▸ **About this task**
Reproduce the text of each item below word for word, and leave the pictures out of your answer.

▸ **Input records**
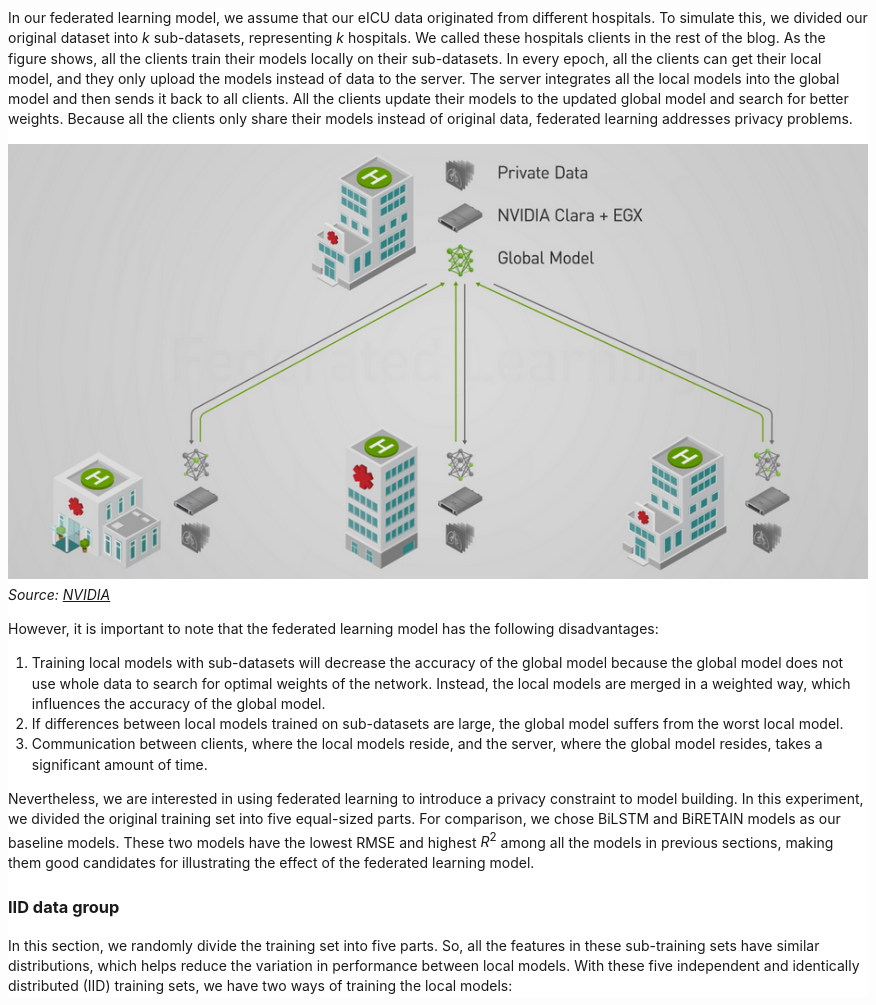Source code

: In our federated learning model, we assume that our eICU data originated from different hospitals. To simulate this, we divided our original dataset into $k$ sub-datasets, representing $k$ hospitals. We called these hospitals clients in the rest of the blog. As the figure shows, all the clients train their models locally on their sub-datasets. In every epoch, all the clients can get their local model, and they only upload the models instead of data to the server. The server integrates all the local models into the global model and then sends it back to all clients. All the clients update their models to the updated global model and search for better weights. Because all the clients only share their models instead of original data, federated learning addresses privacy problems.

![Federated Learning](federated_learning.png)
*Source: [NVIDIA](https://developer.nvidia.com/blog/federated-learning-clara/)*

However, it is important to note that the federated learning model has the following  disadvantages:
1. Training local models with sub-datasets will decrease the accuracy of the global model because the global model does not use whole data to search for optimal weights of the network. Instead, the local models are merged in a weighted way, which influences the accuracy of the global model.
2. If differences between local models trained on sub-datasets are large, the global model suffers from the worst local model. 
3. Communication between clients, where the local models reside, and the server, where the global model resides, takes a significant amount of time.

Nevertheless, we are interested in using federated learning to introduce a privacy constraint to model building. In this experiment, we divided the original training set into five equal-sized parts. For comparison, we chose BiLSTM and BiRETAIN models as our baseline models. These two models have the lowest RMSE and highest $R^2$ among all the models in previous sections, making them good candidates for illustrating the effect of the federated learning model.

### IID data group
In this section, we randomly divide the training set into five parts. So, all the features in these sub-training sets have similar distributions, which helps reduce the variation in performance between local models.  With these five independent and identically distributed (IID) training sets, we have two ways of training the local models:
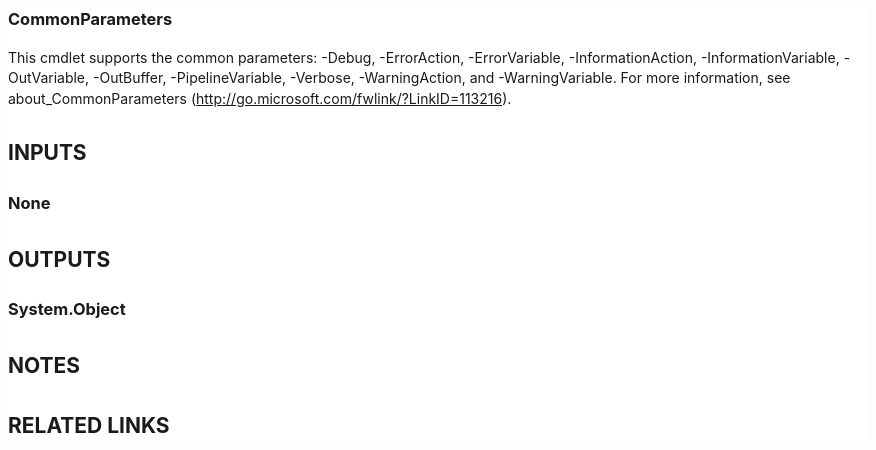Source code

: ### CommonParameters
This cmdlet supports the common parameters: -Debug, -ErrorAction, -ErrorVariable, -InformationAction, -InformationVariable, -OutVariable, -OutBuffer, -PipelineVariable, -Verbose, -WarningAction, and -WarningVariable.
For more information, see about_CommonParameters (http://go.microsoft.com/fwlink/?LinkID=113216).

## INPUTS

### None
## OUTPUTS

### System.Object
## NOTES

## RELATED LINKS


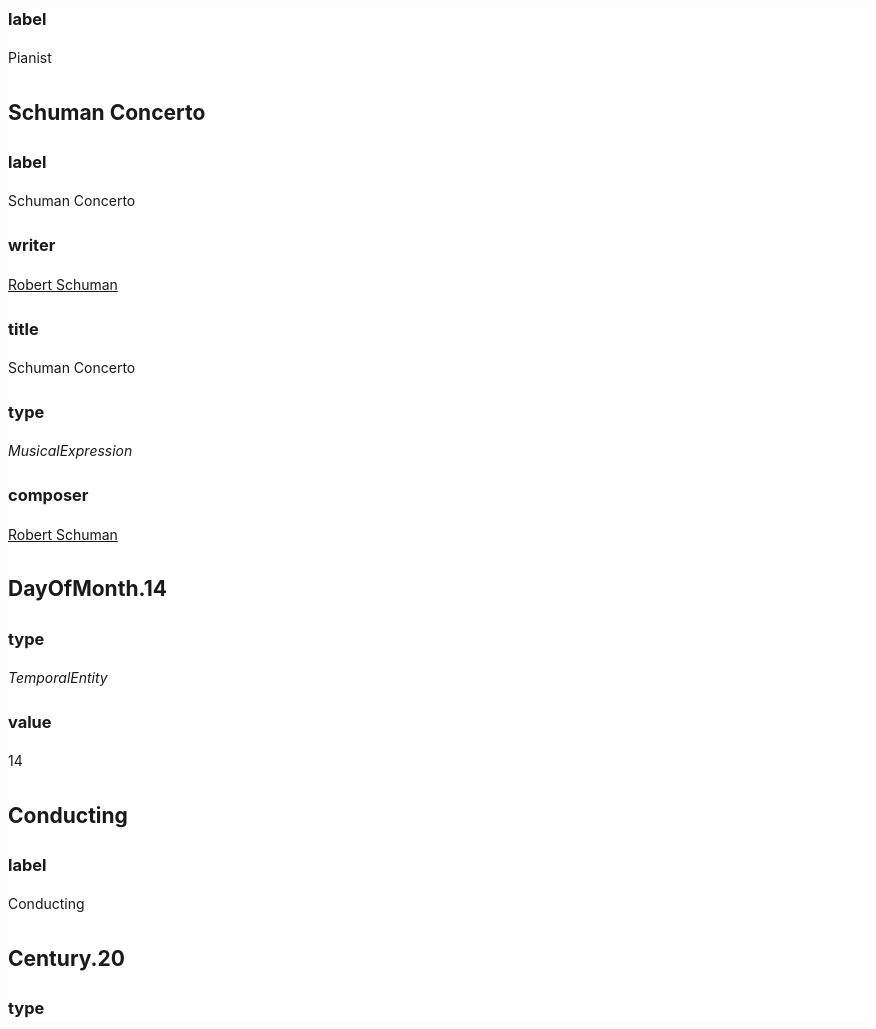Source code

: ### label


Pianist

## Schuman Concerto

### label


Schuman Concerto

### writer


[Robert Schuman](#Robert-Schuman)

### title


Schuman Concerto

### type


*MusicalExpression*

### composer


[Robert Schuman](#Robert-Schuman)

## DayOfMonth.14

### type


*TemporalEntity*

### value


14

## Conducting

### label


Conducting

## Century.20

### type
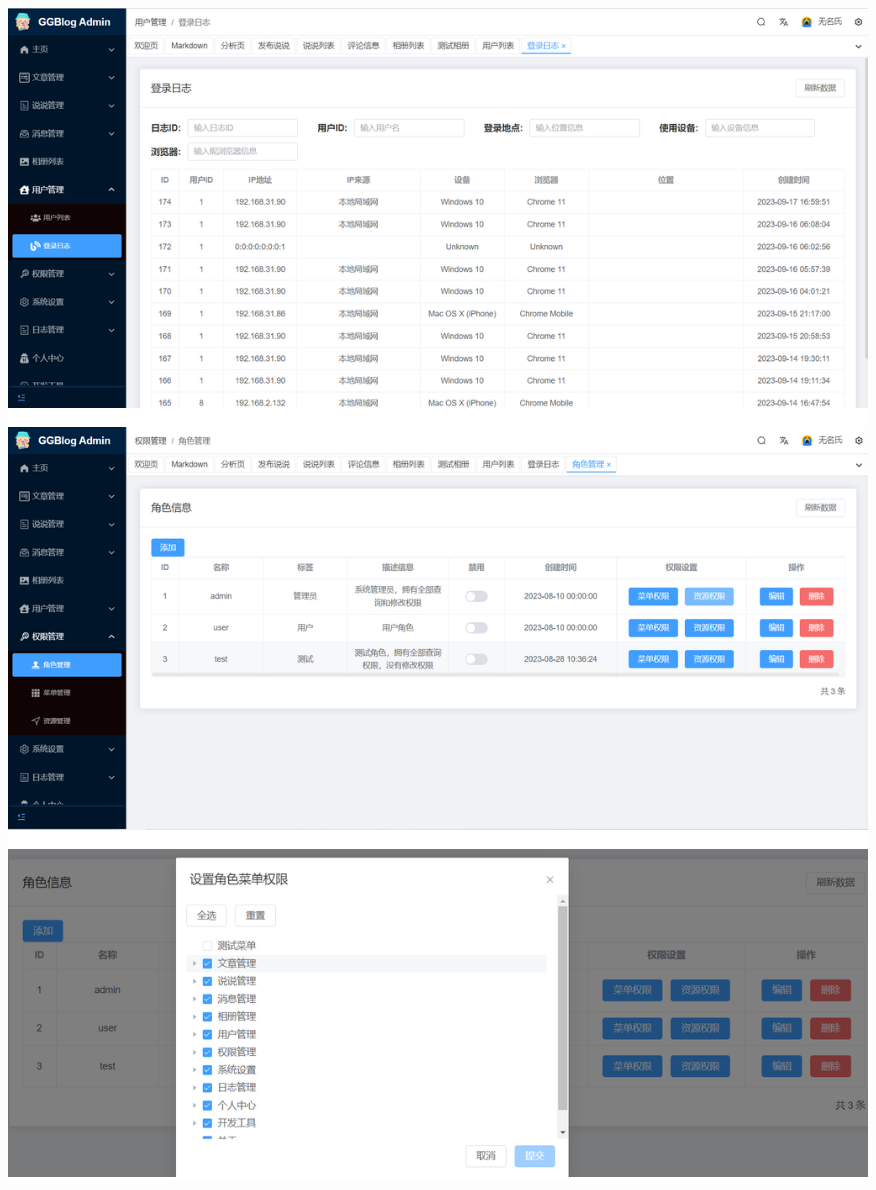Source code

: ![login-log](/example/images/login-log.png)

![role](/example/images/role.png)

![user-menu](/example/images/role-menu.png)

▸ **Output for this task**
Source code

: In our federated learning model, we assume that our eICU data originated from different hospitals. To simulate this, we divided our original dataset into $k$ sub-datasets, representing $k$ hospitals. We called these hospitals clients in the rest of the blog. As the figure shows, all the clients train their models locally on their sub-datasets. In every epoch, all the clients can get their local model, and they only upload the models instead of data to the server. The server integrates all the local models into the global model and then sends it back to all clients. All the clients update their models to the updated global model and search for better weights. Because all the clients only share their models instead of original data, federated learning addresses privacy problems.

![Federated Learning](federated_learning.png)
*Source: [NVIDIA](https://developer.nvidia.com/blog/federated-learning-clara/)*

However, it is important to note that the federated learning model has the following  disadvantages:
1. Training local models with sub-datasets will decrease the accuracy of the global model because the global model does not use whole data to search for optimal weights of the network. Instead, the local models are merged in a weighted way, which influences the accuracy of the global model.
2. If differences between local models trained on sub-datasets are large, the global model suffers from the worst local model. 
3. Communication between clients, where the local models reside, and the server, where the global model resides, takes a significant amount of time.

Nevertheless, we are interested in using federated learning to introduce a privacy constraint to model building. In this experiment, we divided the original training set into five equal-sized parts. For comparison, we chose BiLSTM and BiRETAIN models as our baseline models. These two models have the lowest RMSE and highest $R^2$ among all the models in previous sections, making them good candidates for illustrating the effect of the federated learning model.

### IID data group
In this section, we randomly divide the training set into five parts. So, all the features in these sub-training sets have similar distributions, which helps reduce the variation in performance between local models.  With these five independent and identically distributed (IID) training sets, we have two ways of training the local models:
Source code

: ### CommonParameters
This cmdlet supports the common parameters: -Debug, -ErrorAction, -ErrorVariable, -InformationAction, -InformationVariable, -OutVariable, -OutBuffer, -PipelineVariable, -Verbose, -WarningAction, and -WarningVariable.
For more information, see about_CommonParameters (http://go.microsoft.com/fwlink/?LinkID=113216).

## INPUTS

### None
## OUTPUTS

### System.Object
## NOTES

## RELATED LINKS


Source code

: ### label


Pianist

## Schuman Concerto

### label


Schuman Concerto

### writer


[Robert Schuman](#Robert-Schuman)

### title


Schuman Concerto

### type


*MusicalExpression*

### composer


[Robert Schuman](#Robert-Schuman)

## DayOfMonth.14

### type


*TemporalEntity*

### value


14

## Conducting

### label


Conducting

## Century.20

### type
Source code

: ![login-log](/example/images/login-log.png)

![role](/example/images/role.png)

![user-menu](/example/images/role-menu.png)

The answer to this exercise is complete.